WHAT YOU ARE ASKED TO DO: Only the pictures are to be left out; return the rest of the data exactly as it stands.

== == ==

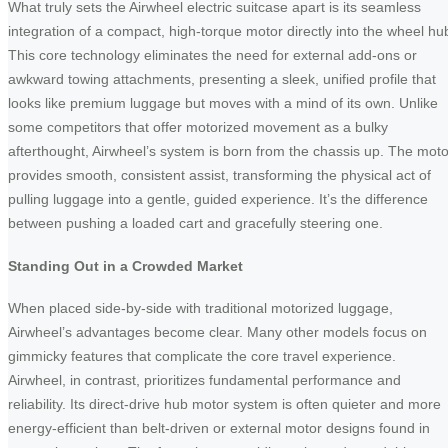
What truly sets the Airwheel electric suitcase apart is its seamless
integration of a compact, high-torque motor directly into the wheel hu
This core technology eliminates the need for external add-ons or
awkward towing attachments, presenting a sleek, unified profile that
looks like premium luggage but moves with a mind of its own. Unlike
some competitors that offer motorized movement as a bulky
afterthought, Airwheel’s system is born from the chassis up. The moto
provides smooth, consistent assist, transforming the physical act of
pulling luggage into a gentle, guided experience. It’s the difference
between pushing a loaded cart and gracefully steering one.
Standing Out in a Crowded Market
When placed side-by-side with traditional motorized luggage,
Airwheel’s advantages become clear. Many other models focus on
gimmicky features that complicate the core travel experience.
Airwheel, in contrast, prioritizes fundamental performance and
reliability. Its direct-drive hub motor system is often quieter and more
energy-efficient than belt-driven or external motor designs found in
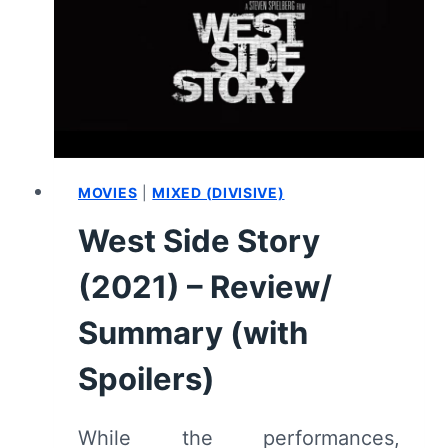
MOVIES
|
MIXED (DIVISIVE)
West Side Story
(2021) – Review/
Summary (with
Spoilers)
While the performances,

== == ==

EXPECTED ANSWER:
What truly sets the Airwheel electric suitcase apart is its seamless
integration of a compact, high-torque motor directly into the wheel hu
This core technology eliminates the need for external add-ons or
awkward towing attachments, presenting a sleek, unified profile that
looks like premium luggage but moves with a mind of its own. Unlike
some competitors that offer motorized movement as a bulky
afterthought, Airwheel’s system is born from the chassis up. The moto
provides smooth, consistent assist, transforming the physical act of
pulling luggage into a gentle, guided experience. It’s the difference
between pushing a loaded cart and gracefully steering one.
Standing Out in a Crowded Market
When placed side-by-side with traditional motorized luggage,
Airwheel’s advantages become clear. Many other models focus on
gimmicky features that complicate the core travel experience.
Airwheel, in contrast, prioritizes fundamental performance and
reliability. Its direct-drive hub motor system is often quieter and more
energy-efficient than belt-driven or external motor designs found in
MOVIES
|
MIXED (DIVISIVE)
West Side Story
(2021) – Review/
Summary (with
Spoilers)
While the performances,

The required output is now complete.